Ich vertrete die These, wenn Tanz fest an unseren Schulen etabliert wäre, könnten wir die Ausdruckmöglichkeiten als Potenzial begreifen und fördern, ohne Tanz gegen andere Wissensgebiete auszuspielen. Tanzplan und Tanzkongress sind auch hier der Versuch aus internen Zirkeln heraus in eine größere Öffentlichkeit zu kommen. Wir können tanzend gesellschaftliche Veränderungsprozesse einleiten. Körperwissen stärkt soziale Kompetenz und Kommunikationsfähigkeit. Warum nutzen wir das nicht! 

„Tanzen im Ozean der Kommunikation“ heißt ein Gesprächsmodul des Kongresses. Ein Bild, das auf tiefe Umbrüche in der Produktion und Rezeption von Tanz im Zeitalter der Globalisierung verweist? 

Wir reden nicht über den deutschen Tanz, sondern über Tanz und Tänzer in Deutschland. Die Szene hier hat eine enorme kulturelle Vielfalt. Tanz ist ein interkulturelles Phänomen. Der Tanzkongress ist der Startschuss um durch das versammelte Wissen, das in vier Tagen in Berlin versammelt ist, die Kommunikation langfristig zu stärken.
Die zeitgenössische Tanzszene ist im 21. Jahrhundert grundsätzlich eine interkulturelle Kunstleistung, die sich im Austausch definiert und entwickelt. Tanz ist ein Modell für Internationalität und kulturelle Vielfalt. Tanz ist Teil eines Liberalisierungsprozesses. Insofern hat Tanz ein politisches, antifundamentalistisches Potenzial.
Tanz und Tänzer im 20. Jahrhundert haben sich sehr stark hinter Mythen, wie z.B. „Tanz ist die universelle Sprache“ oder „über Tanz kann man nicht sprechen“, zurückgezogen. Tanz hat sich lange hinter Wortlosigkeit versteckt. Jetzt gibt es bei Choreografen und Tänzern ein Denken in Bewegung, der Reflexionsprozess im Tanz selbst über Versuche der Verbalisierung hat zugenommen. Es entsteht eine Öffnung und im Dialog mit Dramaturgen und Tanzwissenschaftlern, die ihre Hochburgen aufgeben, eine ästhetische Kraft. Tanz kann sehr kritisch, extrem sinnlich und populär sein. Im HipHop ist das ganz selbstverständlich. Ich hoffe, wir kommen in ein paar Jahren zu einer vitalen Tanzsprache. Formale Vitalität bringt uns nicht weiter.

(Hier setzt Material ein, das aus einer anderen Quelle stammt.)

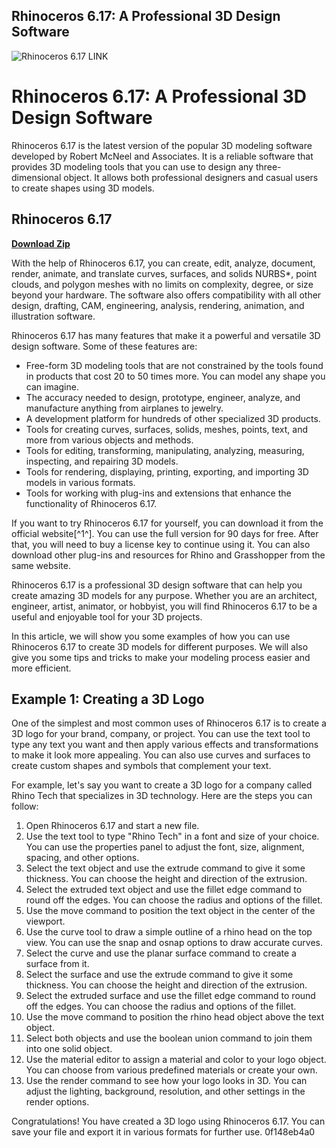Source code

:## Rhinoceros 6.17: A Professional 3D Design Software

 
![Rhinoceros 6.17 __LINK__](https://encrypted-tbn2.gstatic.com/images?q=tbn:ANd9GcS8jWw_LIRJPc-beiiT8YB6vn7B2hRl0v43OFakNEWk_GRfjIac4m0oTtvx)

 
# Rhinoceros 6.17: A Professional 3D Design Software
 
Rhinoceros 6.17 is the latest version of the popular 3D modeling software developed by Robert McNeel and Associates. It is a reliable software that provides 3D modeling tools that you can use to design any three-dimensional object. It allows both professional designers and casual users to create shapes using 3D models.
 
## Rhinoceros 6.17


[**Download Zip**](https://www.google.com/url?q=https%3A%2F%2Furloso.com%2F2tM8RS&sa=D&sntz=1&usg=AOvVaw2Y8he--_ikhkwFvVxH5w3e)

 
With the help of Rhinoceros 6.17, you can create, edit, analyze, document, render, animate, and translate curves, surfaces, and solids NURBS\*, point clouds, and polygon meshes with no limits on complexity, degree, or size beyond your hardware. The software also offers compatibility with all other design, drafting, CAM, engineering, analysis, rendering, animation, and illustration software.
 
Rhinoceros 6.17 has many features that make it a powerful and versatile 3D design software. Some of these features are:
 
- Free-form 3D modeling tools that are not constrained by the tools found in products that cost 20 to 50 times more. You can model any shape you can imagine.
- The accuracy needed to design, prototype, engineer, analyze, and manufacture anything from airplanes to jewelry.
- A development platform for hundreds of other specialized 3D products.
- Tools for creating curves, surfaces, solids, meshes, points, text, and more from various objects and methods.
- Tools for editing, transforming, manipulating, analyzing, measuring, inspecting, and repairing 3D models.
- Tools for rendering, displaying, printing, exporting, and importing 3D models in various formats.
- Tools for working with plug-ins and extensions that enhance the functionality of Rhinoceros 6.17.

If you want to try Rhinoceros 6.17 for yourself, you can download it from the official website[^1^]. You can use the full version for 90 days for free. After that, you will need to buy a license key to continue using it. You can also download other plug-ins and resources for Rhino and Grasshopper from the same website.
 
Rhinoceros 6.17 is a professional 3D design software that can help you create amazing 3D models for any purpose. Whether you are an architect, engineer, artist, animator, or hobbyist, you will find Rhinoceros 6.17 to be a useful and enjoyable tool for your 3D projects.
  
In this article, we will show you some examples of how you can use Rhinoceros 6.17 to create 3D models for different purposes. We will also give you some tips and tricks to make your modeling process easier and more efficient.
 
## Example 1: Creating a 3D Logo
 
One of the simplest and most common uses of Rhinoceros 6.17 is to create a 3D logo for your brand, company, or project. You can use the text tool to type any text you want and then apply various effects and transformations to make it look more appealing. You can also use curves and surfaces to create custom shapes and symbols that complement your text.
 
For example, let's say you want to create a 3D logo for a company called Rhino Tech that specializes in 3D technology. Here are the steps you can follow:

1. Open Rhinoceros 6.17 and start a new file.
2. Use the text tool to type "Rhino Tech" in a font and size of your choice. You can use the properties panel to adjust the font, size, alignment, spacing, and other options.
3. Select the text object and use the extrude command to give it some thickness. You can choose the height and direction of the extrusion.
4. Select the extruded text object and use the fillet edge command to round off the edges. You can choose the radius and options of the fillet.
5. Use the move command to position the text object in the center of the viewport.
6. Use the curve tool to draw a simple outline of a rhino head on the top view. You can use the snap and osnap options to draw accurate curves.
7. Select the curve and use the planar surface command to create a surface from it.
8. Select the surface and use the extrude command to give it some thickness. You can choose the height and direction of the extrusion.
9. Select the extruded surface and use the fillet edge command to round off the edges. You can choose the radius and options of the fillet.
10. Use the move command to position the rhino head object above the text object.
11. Select both objects and use the boolean union command to join them into one solid object.
12. Use the material editor to assign a material and color to your logo object. You can choose from various predefined materials or create your own.
13. Use the render command to see how your logo looks in 3D. You can adjust the lighting, background, resolution, and other settings in the render options.

Congratulations! You have created a 3D logo using Rhinoceros 6.17. You can save your file and export it in various formats for further use.
 0f148eb4a0
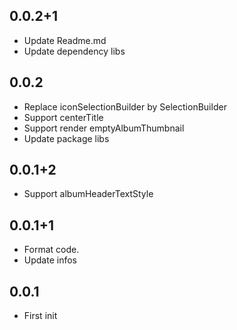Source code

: ## 0.0.2+1
* Update Readme.md
* Update dependency libs

## 0.0.2
* Replace iconSelectionBuilder by SelectionBuilder
* Support centerTitle
* Support render emptyAlbumThumbnail
* Update package libs

## 0.0.1+2
* Support albumHeaderTextStyle

## 0.0.1+1
* Format code.
* Update infos

## 0.0.1

* First init

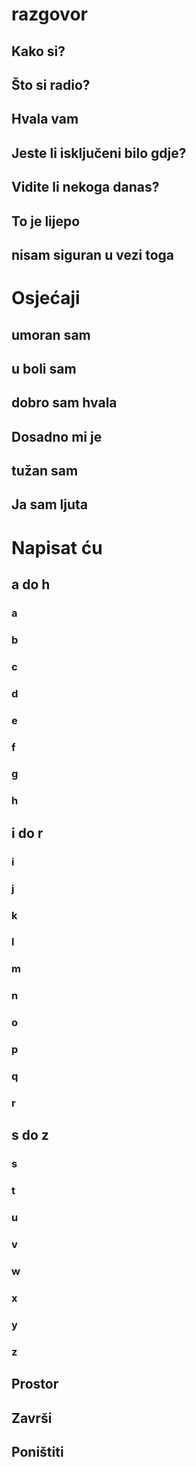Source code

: # razgovor

## Kako si?

## Što si radio?

## Hvala vam

## Jeste li isključeni bilo gdje?

## Vidite li nekoga danas?

## To je lijepo

## nisam siguran u vezi toga

# Osjećaji

## umoran sam

## u boli sam

## dobro sam hvala

## Dosadno mi je

## tužan sam

## Ja sam ljuta

# Napisat ću <meta data-spell-branch="">

## a do h

### a

### b

### c

### d

### e

### f

### g

### h

## i do r

### i

### j

### k

### l

### m

### n

### o

### p

### q

### r

## s do z

### s

### t

### u

### v

### w

### x

### y

### z

## Prostor <meta data-spell-letter=" ">

## Završi <meta data-spell-finish="">

## Poništiti <meta data-spell-delchar="">
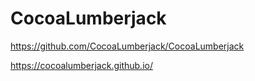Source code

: # CocoaLumberjack

<https://github.com/CocoaLumberjack/CocoaLumberjack>

<https://cocoalumberjack.github.io/>
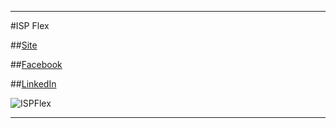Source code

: ***

#ISP Flex

##[Site](http://ispflex.com)

##[Facebook](https://www.facebook.com/ispflex)

##[LinkedIn](https://www.linkedin.com/company/isp-flex)

![ISPFlex](https://pbs.twimg.com/profile_images/647043081477427200/fuqngADE.png)

***

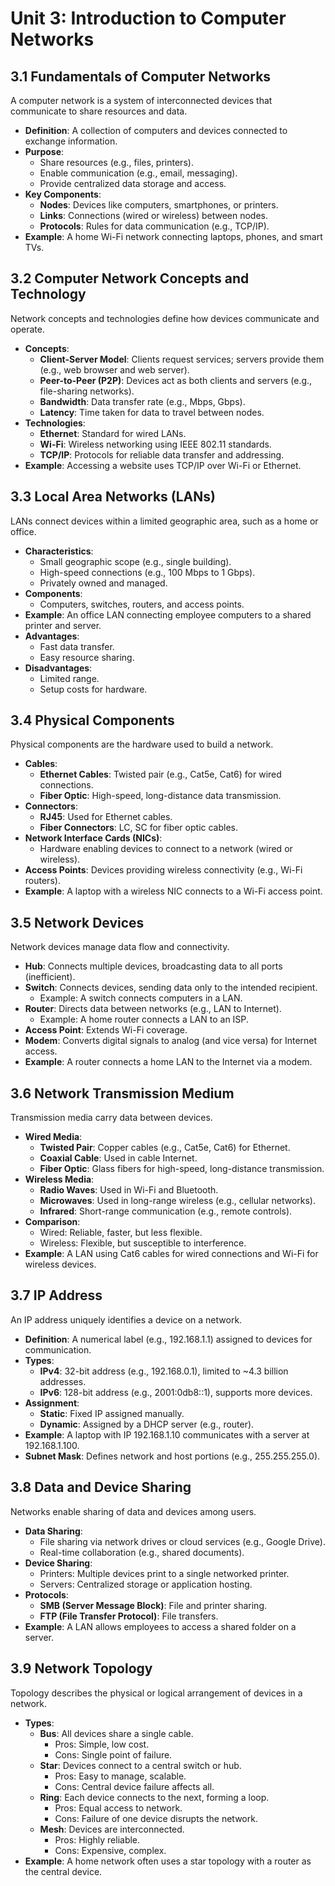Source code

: # Unit 3: Introduction to Computer Networks

## 3.1 Fundamentals of Computer Networks
A computer network is a system of interconnected devices that communicate to share resources and data.

- **Definition**: A collection of computers and devices connected to exchange information.
- **Purpose**:
  - Share resources (e.g., files, printers).
  - Enable communication (e.g., email, messaging).
  - Provide centralized data storage and access.
- **Key Components**:
  - **Nodes**: Devices like computers, smartphones, or printers.
  - **Links**: Connections (wired or wireless) between nodes.
  - **Protocols**: Rules for data communication (e.g., TCP/IP).
- **Example**: A home Wi-Fi network connecting laptops, phones, and smart TVs.

## 3.2 Computer Network Concepts and Technology
Network concepts and technologies define how devices communicate and operate.

- **Concepts**:
  - **Client-Server Model**: Clients request services; servers provide them (e.g., web browser and web server).
  - **Peer-to-Peer (P2P)**: Devices act as both clients and servers (e.g., file-sharing networks).
  - **Bandwidth**: Data transfer rate (e.g., Mbps, Gbps).
  - **Latency**: Time taken for data to travel between nodes.
- **Technologies**:
  - **Ethernet**: Standard for wired LANs.
  - **Wi-Fi**: Wireless networking using IEEE 802.11 standards.
  - **TCP/IP**: Protocols for reliable data transfer and addressing.
- **Example**: Accessing a website uses TCP/IP over Wi-Fi or Ethernet.

## 3.3 Local Area Networks (LANs)
LANs connect devices within a limited geographic area, such as a home or office.

- **Characteristics**:
  - Small geographic scope (e.g., single building).
  - High-speed connections (e.g., 100 Mbps to 1 Gbps).
  - Privately owned and managed.
- **Components**:
  - Computers, switches, routers, and access points.
- **Example**: An office LAN connecting employee computers to a shared printer and server.
- **Advantages**:
  - Fast data transfer.
  - Easy resource sharing.
- **Disadvantages**:
  - Limited range.
  - Setup costs for hardware.

## 3.4 Physical Components
Physical components are the hardware used to build a network.

- **Cables**:
  - **Ethernet Cables**: Twisted pair (e.g., Cat5e, Cat6) for wired connections.
  - **Fiber Optic**: High-speed, long-distance data transmission.
- **Connectors**:
  - **RJ45**: Used for Ethernet cables.
  - **Fiber Connectors**: LC, SC for fiber optic cables.
- **Network Interface Cards (NICs)**:
  - Hardware enabling devices to connect to a network (wired or wireless).
- **Access Points**: Devices providing wireless connectivity (e.g., Wi-Fi routers).
- **Example**: A laptop with a wireless NIC connects to a Wi-Fi access point.

## 3.5 Network Devices
Network devices manage data flow and connectivity.

- **Hub**: Connects multiple devices, broadcasting data to all ports (inefficient).
- **Switch**: Connects devices, sending data only to the intended recipient.
  - Example: A switch connects computers in a LAN.
- **Router**: Directs data between networks (e.g., LAN to Internet).
  - Example: A home router connects a LAN to an ISP.
- **Access Point**: Extends Wi-Fi coverage.
- **Modem**: Converts digital signals to analog (and vice versa) for Internet access.
- **Example**: A router connects a home LAN to the Internet via a modem.

## 3.6 Network Transmission Medium
Transmission media carry data between devices.

- **Wired Media**:
  - **Twisted Pair**: Copper cables (e.g., Cat5e, Cat6) for Ethernet.
  - **Coaxial Cable**: Used in cable Internet.
  - **Fiber Optic**: Glass fibers for high-speed, long-distance transmission.
- **Wireless Media**:
  - **Radio Waves**: Used in Wi-Fi and Bluetooth.
  - **Microwaves**: Used in long-range wireless (e.g., cellular networks).
  - **Infrared**: Short-range communication (e.g., remote controls).
- **Comparison**:
  - Wired: Reliable, faster, but less flexible.
  - Wireless: Flexible, but susceptible to interference.
- **Example**: A LAN using Cat6 cables for wired connections and Wi-Fi for wireless devices.

## 3.7 IP Address
An IP address uniquely identifies a device on a network.

- **Definition**: A numerical label (e.g., 192.168.1.1) assigned to devices for communication.
- **Types**:
  - **IPv4**: 32-bit address (e.g., 192.168.0.1), limited to ~4.3 billion addresses.
  - **IPv6**: 128-bit address (e.g., 2001:0db8::1), supports more devices.
- **Assignment**:
  - **Static**: Fixed IP assigned manually.
  - **Dynamic**: Assigned by a DHCP server (e.g., router).
- **Example**: A laptop with IP 192.168.1.10 communicates with a server at 192.168.1.100.
- **Subnet Mask**: Defines network and host portions (e.g., 255.255.255.0).

## 3.8 Data and Device Sharing
Networks enable sharing of data and devices among users.

- **Data Sharing**:
  - File sharing via network drives or cloud services (e.g., Google Drive).
  - Real-time collaboration (e.g., shared documents).
- **Device Sharing**:
  - Printers: Multiple devices print to a single networked printer.
  - Servers: Centralized storage or application hosting.
- **Protocols**:
  - **SMB (Server Message Block)**: File and printer sharing.
  - **FTP (File Transfer Protocol)**: File transfers.
- **Example**: A LAN allows employees to access a shared folder on a server.

## 3.9 Network Topology
Topology describes the physical or logical arrangement of devices in a network.

- **Types**:
  - **Bus**: All devices share a single cable.
    - Pros: Simple, low cost.
    - Cons: Single point of failure.
  - **Star**: Devices connect to a central switch or hub.
    - Pros: Easy to manage, scalable.
    - Cons: Central device failure affects all.
  - **Ring**: Each device connects to the next, forming a loop.
    - Pros: Equal access to network.
    - Cons: Failure of one device disrupts the network.
  - **Mesh**: Devices are interconnected.
    - Pros: Highly reliable.
    - Cons: Expensive, complex.
- **Example**: A home network often uses a star topology with a router as the central device.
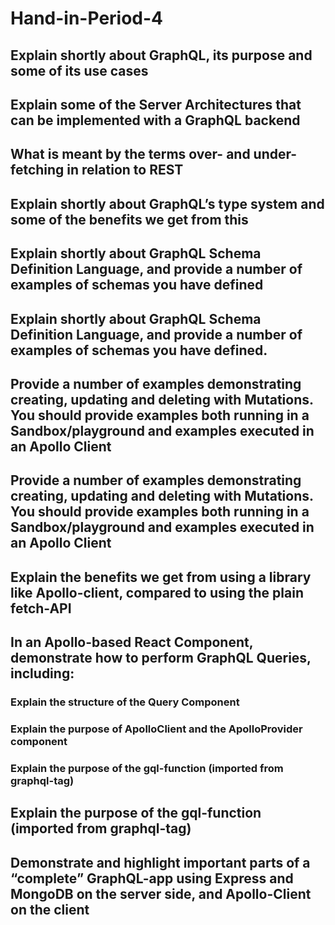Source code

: # Hand-in-Period-4

## Explain shortly about GraphQL, its purpose and some of its use cases

## Explain some of the Server Architectures that can be implemented with a GraphQL backend

## What is meant by the terms over- and under-fetching in relation to REST

## Explain shortly about GraphQL’s type system and some of the benefits we get from this

## Explain shortly about GraphQL Schema Definition Language, and provide a number of examples of schemas you have defined

## Explain shortly about GraphQL Schema Definition Language, and provide a number of examples of schemas you have defined.

## Provide a number of examples demonstrating creating, updating and deleting with Mutations. You should provide examples both running in a Sandbox/playground and examples executed in an Apollo Client

## Provide a number of examples demonstrating creating, updating and deleting with Mutations. You should provide examples both running in a Sandbox/playground and examples executed in an Apollo Client

## Explain the benefits we get from using a library like Apollo-client, compared to using the plain fetch-API

## In an Apollo-based React Component, demonstrate how to perform GraphQL Queries, including:

### Explain the structure of the Query Component

### Explain the purpose of ApolloClient and the ApolloProvider component

### Explain the purpose of the gql-function (imported from graphql-tag)

## Explain the purpose of the gql-function (imported from graphql-tag)

## Demonstrate and highlight important parts of a “complete” GraphQL-app using Express and MongoDB on the server side, and Apollo-Client on the client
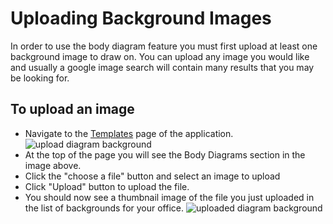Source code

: # Uploading Background Images
In order to use the body diagram feature you must first upload at least one background image to draw on. You can 
upload any image you would like and usually a google image search will contain many results that you may be 
looking for.

## To upload an image
- Navigate to the [Templates][Templates] page of the application.
![upload diagram background](/images/upload-diagram-bg.png "upload image")
- At the top of the page you will see the Body Diagrams section in the image above.
- Click the "choose a file" button and select an image to upload
- Click "Upload" button to upload the file.
- You should now see a thumbnail image of the file you just uploaded in the list of backgrounds
	for your office.
![uploaded diagram background](/images/uploaded-diagram-bg.png "uploaded image")

[Templates]: https://quickernotes.com/templates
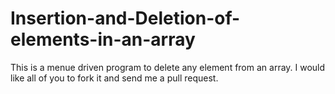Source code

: # Insertion-and-Deletion-of-elements-in-an-array

This is a menue driven program to delete any element from an array.
I would like all of you to fork it and send me a pull request.
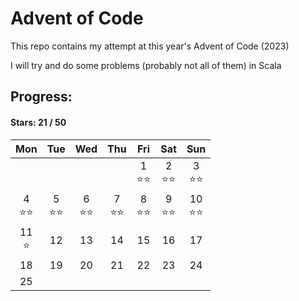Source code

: # Advent of Code

This repo contains my attempt at this year's Advent of Code (2023)

I will try and do some problems (probably not all of them) in Scala

## Progress:
#### Stars: 21 / 50
|        Mon        |        Tue        |        Wed        |        Thu        |        Fri        |        Sat        |        Sun         |
|:-----------------:|:-----------------:|:-----------------:|:-----------------:|:-----------------:|:-----------------:|:------------------:|
|                   |                   |                   |                   | 1<br>:star::star: | 2<br>:star::star: | 3<br>:star::star:  |
| 4<br>:star::star: | 5<br>:star::star: | 6<br>:star::star: | 7<br>:star::star: | 8<br>:star::star: | 9<br>:star::star: | 10<br>:star::star: |
|   11<br>:star:    |        12         |        13         |        14         |        15         |        16         |         17         |
|        18         |        19         |        20         |        21         |        22         |        23         |         24         |
|        25         |                   |                   |                   |                   |                   |                    |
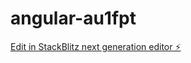 # angular-au1fpt

[Edit in StackBlitz next generation editor ⚡️](https://stackblitz.com/~/github.com/gadamsettymounika/angular-au1fpt)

Der Tanzkongress wird mit 300000 Euro von der Bundeskulturstiftung finanziert, der Tanzplan Deutschland gibt fünf Jahre Förderung für interdisziplinäre Modelprojekte in neun deutschen Städten. Zeitgleich formierte sich im März ein bundesweites Tanz-Netzwerk von 17 Verbänden und Institutionen. Aufbruchstimmung in Sachen Tanz? 

Wir sind Teil eines groß angelegten Wissenstransfers zwischen Kunstproduktion, Rezeption und Ausbildung. In Großbritannien bekommt kein Künstler Förderung, der sein Wissen nicht auch an Schüler weitergibt. Wer vom Staat subventioniert wird, der muss etwas davon an die Gesellschaft zurückgeben. Diesen Kreislauf müssen wir hier wieder herstellen. Die Tanzszene ist in einem Transformationsprozess. Es geht um eine stärkere Verankerung von Künstlern in gesellschaftlichen Prozessen.